Je ne crois pas que les parents réalisent la destruction qu’ils orchestrent de leurs propres mains, par leurs propres paroles. Les parents sont si anxieux de faire profiter à leur enfant de chaque occasion possible, du karaté aux leçons de musique, jusqu’aux téléphones et ordinateurs les plus modernes, aux vacances de ski, et camps spécialisés, qu’ils les condamnent sans le savoir à être privés de vivre une vie chargée de sens et de but.

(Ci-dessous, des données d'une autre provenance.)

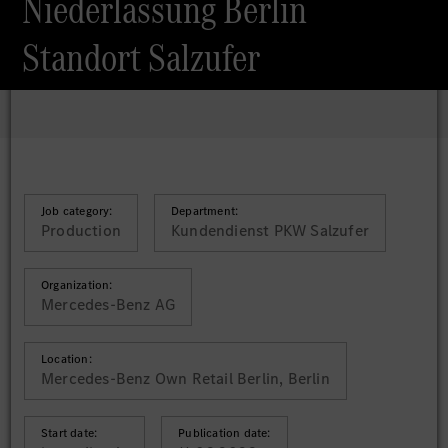
Niederlassung Berlin
Standort Salzufer
Job category:
Department:
Production
Kundendienst PKW Salzufer
Organization:
Mercedes-Benz AG
Location:
Mercedes-Benz Own Retail Berlin, Berlin
Start date:
Publication date: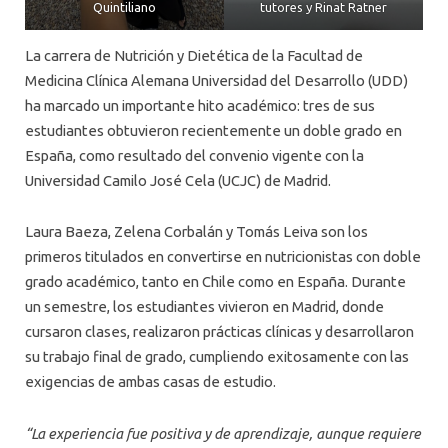
Quintiliano
tutores y Rinat Ratner
La carrera de Nutrición y Dietética de la Facultad de
Medicina Clínica Alemana Universidad del Desarrollo (UDD)
ha marcado un importante hito académico: tres de sus
estudiantes obtuvieron recientemente un doble grado en
España, como resultado del convenio vigente con la
Universidad Camilo José Cela (UCJC) de Madrid.
Laura Baeza, Zelena Corbalán y Tomás Leiva son los
primeros titulados en convertirse en nutricionistas con doble
grado académico, tanto en Chile como en España. Durante
un semestre, los estudiantes vivieron en Madrid, donde
cursaron clases, realizaron prácticas clínicas y desarrollaron
su trabajo final de grado, cumpliendo exitosamente con las
exigencias de ambas casas de estudio.
“La experiencia fue positiva y de aprendizaje, aunque requiere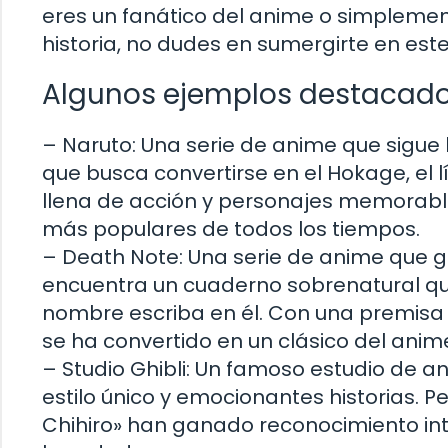
eres un fanático del anime o simpleme
historia, no dudes en sumergirte en es
Algunos ejemplos destacad
– Naruto: Una serie de anime que sigue 
que busca convertirse en el Hokage, el 
llena de acción y personajes memorable
más populares de todos los tiempos.
– Death Note: Una serie de anime que gi
encuentra un cuaderno sobrenatural qu
nombre escriba en él. Con una premisa i
se ha convertido en un clásico del anim
– Studio Ghibli: Un famoso estudio de a
estilo único y emocionantes historias. Pe
Chihiro» han ganado reconocimiento int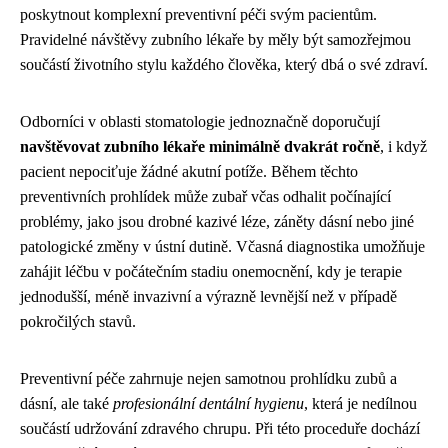
poskytnout komplexní preventivní péči svým pacientům.
Pravidelné návštěvy zubního lékaře by měly být samozřejmou
součástí životního stylu každého člověka, který dbá o své zdraví.
Odborníci v oblasti stomatologie jednoznačně doporučují
navštěvovat zubního lékaře minimálně dvakrát ročně
, i když
pacient nepociťuje žádné akutní potíže. Během těchto
preventivních prohlídek může zubař včas odhalit počínající
problémy, jako jsou drobné kazivé léze, záněty dásní nebo jiné
patologické změny v ústní dutině. Včasná diagnostika umožňuje
zahájit léčbu v počátečním stadiu onemocnění, kdy je terapie
jednodušší, méně invazivní a výrazně levnější než v případě
pokročilých stavů.
Preventivní péče zahrnuje nejen samotnou prohlídku zubů a
dásní, ale také
profesionální dentální hygienu
, která je nedílnou
součástí udržování zdravého chrupu. Při této proceduře dochází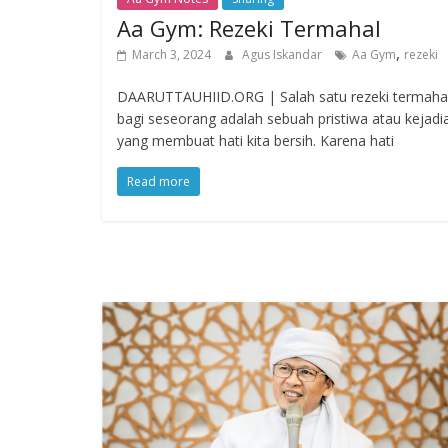
Aa Gym: Rezeki Termahal
,
March 3, 2024
Agus Iskandar
Aa Gym
rezeki
DAARUTTAUHIID.ORG | Salah satu rezeki termaha
bagi seseorang adalah sebuah pristiwa atau kejadi
yang membuat hati kita bersih. Karena hati
Read more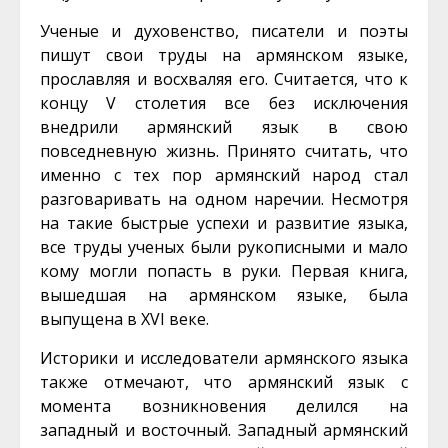
Ученые и духовенство, писатели и поэты
пишут свои труды на армянском языке,
прославляя и восхваляя его. Считается, что к
концу V столетия все без исключения
внедрили армянский язык в свою
повседневную жизнь. Принято считать, что
именно с тех пор армянский народ стал
разговаривать на одном наречии. Несмотря
на такие быстрые успехи и развитие языка,
все труды ученых были рукописными и мало
кому могли попасть в руки. Первая книга,
вышедшая на армянском языке, была
выпущена в XVI веке.
Историки и исследователи армянского языка
также отмечают, что армянский язык с
момента возникновения делился на
западный и восточный. Западный армянский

Lorsque nous sommes arrivés aux Etats-Unis après la Shoah, nous n’avions pas un sou et pas de toit, mais nous - mes deux frères et moi-même - possédions une chose : la certitude de savoir que nos parents étaient toujours là pour nous. Nous, de notre côté, voulions toujours être présents pour nos parents. Nous ne pensions jamais à les exaspérer ou à nous plaindre en leur demandant ceci ou en exigeant cela.
Je me souviens parfaitement bien de mon grand frère qui tentait de faciliter la vie de nos parents. Il eut une bonne idée : il commanda des friandises et les vendit à la Yéchiva à ses amis. Moi, d’un autre côté, pris des boulots de babysitting. Je n’ai jamais considéré que l’argent que je gagnais fût le mien. Il était pour la famille, et sans même y réfléchir, je le plaçais dans le tiroir où était entreposé l’argent de la famille.
De nos jours, j’entends des enfants dire à leurs parents : « Vous me devez de l’argent ! » ou : « Vous ne m’avez pas donné mon argent de poche cette semaine » ou « J’ai nettoyé la cuisine et tu ne m’as pas payé ». Et au fil du temps, les enjeux grandissent. Ce n’est plus : « Achète-moi ceci » mais « Donne-moi ma propre carte de crédit », « Achète-moi une voiture », « Achète-moi un appartement. »
Ce sont les nouveaux enfants privés. Des enfants qui n’ont jamais eu l’occasion de donner ou de connaitre la joie provenant du don. Des enfants dont les membres de la famille sont capables de s’entretuer pour des dollars.
Lorsqu’on y réfléchit, dans un sens, tout revient à ce scénario du iPhone. Comment peut-on vivre et apprendre la loyauté et l’amour à partir de gadgets ? De tels sentiments étaient jusqu’à récemment réservés aux personnes les plus chères de notre vie - notre mère et notre père, grands-mères et grands-pères, frères et sœurs - en d’autres termes, ces personnes qui, toutes ensemble, forment ce mot magique : la famille.